- Founder: René Préval
- Founded: 28 November 2009
- Preceded by: Lespwa
- Headquarters: Port-au-Prince
- Political position: Centre-left
- Colours: Green, yellow
- Chamber of Deputies: 4 / 119
- Senate: 5 / 30

= Inite =

Patriotic Unity (Inite Patriyotik, INITE) is a political party in Haiti founded on 28 November 2009. Its dissolution had been claimed by former leading members on 30 April 2019 but was then disputed by the current leadership. Its founder and leader was René Préval, who served as President of Haiti from 2006 to 2011.

==History==
The party was created simply as Inite on 28 November 2009 as a successor of Lespwa, a political platform created by René Préval during his presidential candidacy in 2006. In November 2009 Lespwa was dissolved and merged into the new party, which included some factions from the National Christian Union for the Reconstruction of Haiti (Union Nationale Chrétienne pour la Reconstruction d'Haïti), the Movement for National Reconstruction (Mouvement pour la Reconstruction Nationale), the Country Organization Movement (Mouvement d'Organisation du Pays), and the Open the Gate Party (Parti Louvri Barye).

In the 2010 elections Jude Célestin was its presidential candidate, finishing second but he did not advance to the second round because of allegations made to the Provisional Electoral Council. In the parliamentary election, it gained 35 seats in the Chamber of Deputies and 11 in the Senate.

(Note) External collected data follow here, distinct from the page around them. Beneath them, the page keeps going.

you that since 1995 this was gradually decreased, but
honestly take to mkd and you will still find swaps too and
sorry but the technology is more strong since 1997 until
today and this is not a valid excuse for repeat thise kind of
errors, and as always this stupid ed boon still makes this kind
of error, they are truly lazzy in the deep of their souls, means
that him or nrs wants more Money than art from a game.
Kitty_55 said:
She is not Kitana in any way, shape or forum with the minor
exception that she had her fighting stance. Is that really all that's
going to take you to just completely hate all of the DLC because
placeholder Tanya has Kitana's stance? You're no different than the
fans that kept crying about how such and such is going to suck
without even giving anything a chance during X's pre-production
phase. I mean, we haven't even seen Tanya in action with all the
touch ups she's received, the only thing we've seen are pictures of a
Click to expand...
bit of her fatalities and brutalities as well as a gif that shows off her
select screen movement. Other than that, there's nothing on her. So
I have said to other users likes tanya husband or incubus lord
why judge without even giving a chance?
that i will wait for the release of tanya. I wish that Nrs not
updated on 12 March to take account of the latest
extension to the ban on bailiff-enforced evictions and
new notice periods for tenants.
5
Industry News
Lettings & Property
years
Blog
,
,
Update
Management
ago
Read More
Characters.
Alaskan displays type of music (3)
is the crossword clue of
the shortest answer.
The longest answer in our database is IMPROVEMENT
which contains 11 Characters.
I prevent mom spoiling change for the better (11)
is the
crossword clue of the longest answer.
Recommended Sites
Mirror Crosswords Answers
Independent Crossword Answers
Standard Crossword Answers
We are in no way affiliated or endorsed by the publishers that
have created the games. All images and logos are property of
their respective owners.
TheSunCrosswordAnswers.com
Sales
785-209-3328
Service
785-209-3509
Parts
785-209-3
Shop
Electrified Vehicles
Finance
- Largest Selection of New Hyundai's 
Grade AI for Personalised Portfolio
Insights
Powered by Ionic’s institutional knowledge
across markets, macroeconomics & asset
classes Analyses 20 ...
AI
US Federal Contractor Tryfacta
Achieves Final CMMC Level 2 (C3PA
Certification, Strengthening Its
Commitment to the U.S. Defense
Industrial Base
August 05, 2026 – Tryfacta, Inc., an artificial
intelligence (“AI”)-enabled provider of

The party was renamed in April 2015 as Patriotic Unity (Inite Patriyotik), after the merger with two other political groups. At almost the same time, René Préval and his supporters founded Plateforme Vérité, a new political party. Both parties competed in the 2015 parliamentary elections in separate ways. Inite Patriyotik presented 8 candidates for the Senate and 39 for the Chamber of Deputies.

It was reported in late-April 2019 that the party's founding members had decided to dissolve it on 12 April. However, the spokesperson for its national coordination committee, Sorel Jacinthe, denied on 6 May that the party had been dissolved and blamed Paul Denis of spreading rumours about its dissolution to strengthen the new party he was creating. Denis however denied the accusation. On 10 May, Denis and several other dissident members of Inite announced the launching of the Inifos party.

On 14 May 2019, members of Inite's national coordination committee stated that the party still existed and the founding members had no right to dissolve it without discussing the issue with the elected members of the party per the party constitution. The Justice Minister Jean Roudy Aly responded to the committee's protests against the announced dissolution, saying he took note of them, and the situation remains unchanged.

In October 2020, Inite along with eight other opposition parties formed a coalition to make President Jovenel Moïse resign. After the assassination of Moïse, it was one of the political parties that signed an agreement on 9 July 2021 declaring Joseph Lambert as the interim President. It and other political parties signed an agreement with Prime Minister Ariel Henry on 11 September, for a peaceful and consensual administration of the country before the swearing-in of an elected government.